■ **ELENCO DEI COMPITI**:
- A) Ricopia dal testo sulla cover di Sanremo il passo che comincia con le parole "La cover – nella" e si ferma dopo "Risatona, ona ona.".
- B) Nel testo sulla cover di Sanremo, a chi vengono regalati i fiori al termine dell'esibizione?

■ **SEZIONE DEL DOCUMENTO**:
========================================================================

La cover – nella serata del festival di Sanremo dedicata alla rivisitazione di brani originali altri – funziona. Soprattutto se paragonata ad altre ascoltate prima o dopo, roba da far rivoltare i cadaveri nelle tombe e inaugurare un’altra Alba dei morti viventi. Loro invece vanno in scioltezza, merito degli arrangiamenti, della chitarra che spacca, del modo di stare sul palco. E di quel tocco finale – studiatissimo, s’intende, perché in Riviera niente è improvvisato – con i fiori sanremesi regalati alle prime file della platea. Un gesto da gentiluomini d’altri tempi, tanto da far incacchiare persino Carlo Conti (evidentemente reduce dalla vittoria della Coppa d’Africa con la maglia della Costa d’Avorio, conferma l’abbronzatura), che sbotta: “Guarda che quella è mia moglie”. Risatona, ona ona.
E comunque: alla fine della fiera, i più votati del turno non sono proprio loro, i9 Dear Jack. Alla faccia di Platinette., tie’.

========================================================================

■ **MATERIALE DI PARTENZA**:
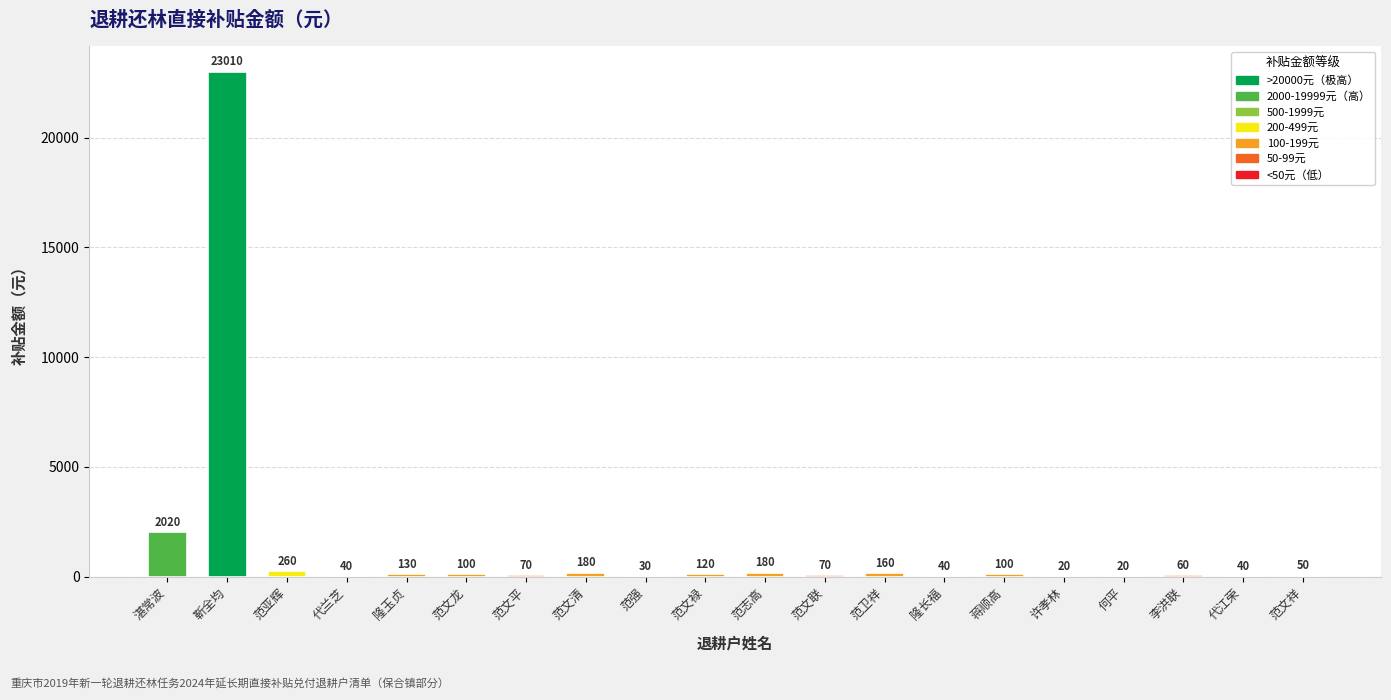

Reading left to right, extract all data points from this chart.

湛常波=2020	靳全均=23010	范亚辉=260	代兰芝=40	隆玉贞=130	范文龙=100	范文平=70	范文清=180	范强=30	范文禄=120	范志高=180	范文联=70	范卫祥=160	隆长福=40	蒋顺高=100	许孝林=20	何平=20	李洪联=60	代江荣=40	范文祥=50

========================================================================

■ **RISPOSTE PER COMPITO**:
- A)
La cover – nella serata del festival di Sanremo dedicata alla rivisitazione di brani originali altri – funziona. Soprattutto se paragonata ad altre ascoltate prima o dopo, roba da far rivoltare i cadaveri nelle tombe e inaugurare un’altra Alba dei morti viventi. Loro invece vanno in scioltezza, merito degli arrangiamenti, della chitarra che spacca, del modo di stare sul palco. E di quel tocco finale – studiatissimo, s’intende, perché in Riviera niente è improvvisato – con i fiori sanremesi regalati alle prime file della platea. Un gesto da gentiluomini d’altri tempi, tanto da far incacchiare persino Carlo Conti (evidentemente reduce dalla vittoria della Coppa d’Africa con la maglia della Costa d’Avorio, conferma l’abbronzatura), che sbotta: “Guarda che quella è mia moglie”. Risatona, ona ona.

- B) Alle prime file della platea.